_Page excerpt_:
Monte Hellman directed TWO-LANE BLACKTOP which has long been famous, or infamous, as the movie Esquire put on the cover not long before it was released in July 1971, nominating it as ‘the movie of the year’ as if trying to will it into becoming the next big thing and even published the entire screenplay inside. None of this helped the film when it opened and didn’t do much business—several good reviews are excerpted on Wikipedia so it wasn’t a total rejection—but interest grew through the years and by the time the belated video release came along in 1999, apparently delayed due to pesky music rights, the cult was there waiting. This is a film that feels like it was made for people who are willing to wait. Even though this emerged during the post-EASY RIDER period the film still manages to feel outside of the time it was likely meant to capitalize on while still fully a part of that, more about people drifting away from the mainstream than heading towards the counterculture who may have been attracted to it. And even though I wasn’t around at the time to speak to how all this might have felt, right now when TWO-LANE BLACKTOP plays the reaction I always have feels like the real deal as I drift along like these people in my own form of isolation. Only, like I already said, I’m not going anywhere right now.

_Data extract_:

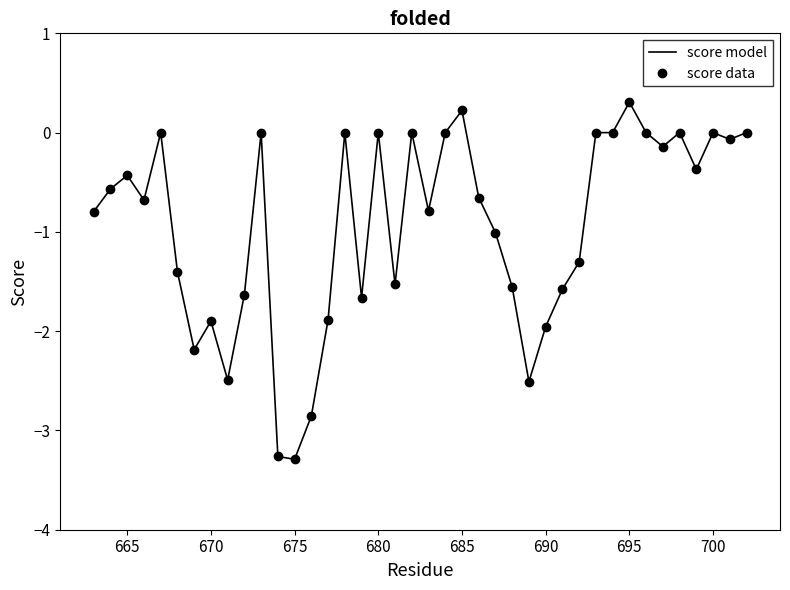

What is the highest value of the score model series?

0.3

--

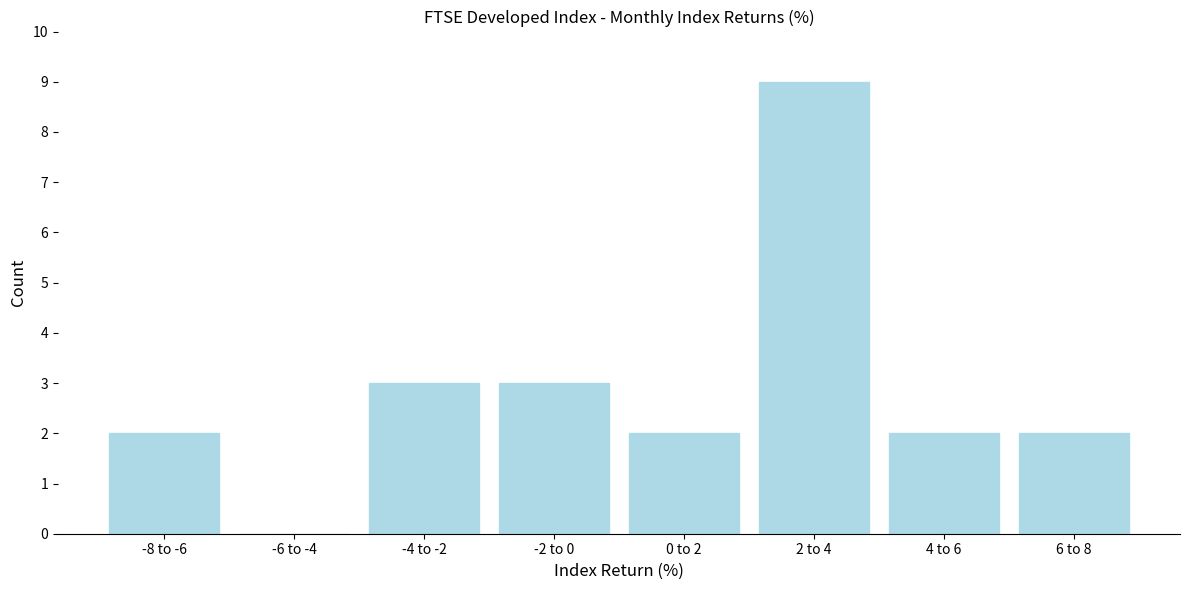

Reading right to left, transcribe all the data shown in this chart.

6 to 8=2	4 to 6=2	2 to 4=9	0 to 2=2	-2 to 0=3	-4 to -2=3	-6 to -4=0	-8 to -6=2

_Tasks to complete_:
1 – According to the essay on Two-Lane Blacktop, what did Esquire do for the film before its release? List each action.
2 – Answer these questions from the essay on Two-Lane Blacktop:
(a) Who directed the film?
(b) In what month and year was it released?
(c) In what year did the video release come out?
3 – Pick up the essay on Two-Lane Blacktop after its final sentence and extend it.
The listing comes from a different source than the essay.

_Per-task answers_:
1 –
- Put the film on its cover
- Nominated it as "the movie of the year"
- Published the entire screenplay inside

2 –
(a) Monte Hellman
(b) July 1971
(c) 1999

3 –
The Driver (James Taylor) and The Mechanic (Dennis Wilson) are driving through the country east from California in a modified ’55 Chevy, picking up money from street racing. At a certain point they pick up The Girl (Laurie Bird) who is allegedly hitchhiking but just settles down in their car with her duffel bag not saying a word. After passing by the talkative G.T.O. (Warren Oates) a few times in his own fast car which is of course a G.T.O., they agree to a bet: race to Washington DC for pink slips to see who’s faster with The Girl still along for the ride and the two in the Chevy even willingly stop when G.T.O. needs to have some work done on his own car. But as the race goes on and signs of darkness begin to appear, it becomes less clear just what the prize of their race really is.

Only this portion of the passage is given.